Indigo Story
If you can’t tell by now we’re obsessed with indigo. The plant dye is a crucial aspect of our brand because of its connection to Nigerian and West African culture and because of its sustainability as a textile dye. The cotton fabric for all our products are hand dyed by master artisans at the centuries old Kofar Mata dye pits in Kano State Nigeria.
What is indigo dyeing?:
The indigo plant: Indigofera tinctoria, also called true indigo, is a species of plant from the bean family that was one of the original sources of indigo dye. It has been naturalized to tropical and temperate Asia, as well as parts of Africa, but its native habitat is unknown since it has been in cultivation worldwide for many centuries. Today most dye is synthetic, but natural dye from I. tinctoria is still available, marketed as natural coloring where it is known as tarum in Indonesia and nila in Malaysia. In Iran and areas of the former Soviet Union it is known as basma. The plant is also widely grown as a soil-improving groundcover.
True indigo is a shrub one to two meters high. It may be an annual, biennial, or perennial, depending on the climate in which it is grown. It has light green pinnate leaves and sheafs of pink or violet flowers. The plant is a legume, so it is rotated into fields to improve the soil in the same way that other legume crops such as alfalfa and beans are.
Dye is obtained from the processing of the plant's leaves. They are soaked in water and fermented in order to convert the glycoside indican naturally present in the plant to the blue dye indigotin. The precipitate from the fermented leaf solution is mixed with a strong base such as lye.
Via wikipedia.
Global history of indigo dyeing.
Indigo dyeing as a craft has existed in Nigeria for 500 years with dye pits in the north of Nigeria -- Zaria and Kano State -- today only the famous Kofar Mata dyeing pits of Kano has survived and has now become a tourist site. Indigo is an integral part of Northern trade history, serving as a valuable form of exchange for ancient merchants and a symbolic material for memorable occasions. The purple cotton of Kano was once famous throughout Africa’s arid Sahel belt, in the days when the Nigerian emirate was a center of trans-Saharan trade in salt and gold, rivaling the fabled riches of Timbuktu.
How we discovered indigo: Our first exploration with dyeing was on our trip to find funtua cotton in Osogbo. We dyed some fabric at the pits in Osogbo and knew instantly that we wanted indigo to be part of our textiles.
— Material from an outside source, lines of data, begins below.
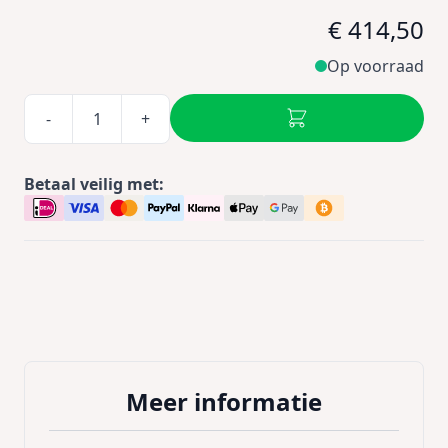
€ 414,50
Op voorraad
-
+
Betaal veilig met:
Meer informatie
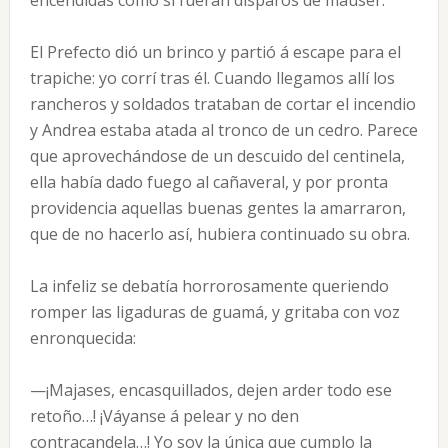
encendidas como si fueran disparos de máuser.
El Prefecto dió un brinco y partió á escape para el
trapiche: yo corrí tras él. Cuando llegamos allí los
rancheros y soldados trataban de cortar el incendio
y Andrea estaba atada al tronco de un cedro. Parece
que aprovechándose de un descuido del centinela,
ella había dado fuego al cañaveral, y por pronta
providencia aquellas buenas gentes la amarraron,
que de no hacerlo así, hubiera continuado su obra.
La infeliz se debatía horrorosamente queriendo
romper las ligaduras de guamá, y gritaba con voz
enronquecida:
—¡Majases, encasquillados, dejen arder todo ese
retoño…! ¡Váyanse á pelear y no den
contracandela…! Yo soy la única que cumplo la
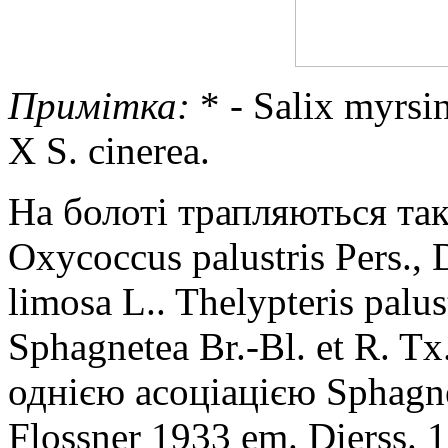
Примітка:
* - Salix myrsin
X S. cinerea.
На болоті трапляються такі
Oxycoccus palustris Pers., 
limosa L.. Thelypteris palu
Sphagnetea Br.-Bl. et R. 
однією асоціацією Sphagne
Flossner 1933 em. Dierss. 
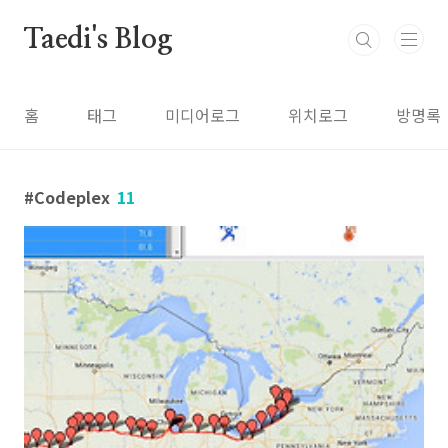
본문 바로가기
Taedi's Blog
홈
태그
미디어로그
위치로그
방명록
Codeplex
11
In the last days of our trip to Northern Nigeria, where we explored the growing weaving of cotton in Kaduna and Funtua, we travelled to Kano to visit Kofar mata in the old city, now a tourist destination.
The tour guide, Haruna Bafar, a 7th generation master dyer, educated us on the history of the dye pits and the simple but deliberately slow indigo dyeing process -- from the six months it takes to prepare a solution for a pit, to the hand dipped dyeing processes, and the use of depleted solutions for healing purposes, Indigo is a naturally circular process that starts and returns to nature over each pits life cycle. Inspired by Haruna’s story and demonstrations, we gave him sample funtua fabric to dye in 4 shades of indigo. The results two days later were breath-taking.
Since then we have deepened our knowledge of indigo and its relationship to textiles, visiting Kano a few more times to experiment with dyeing and weaving techniques.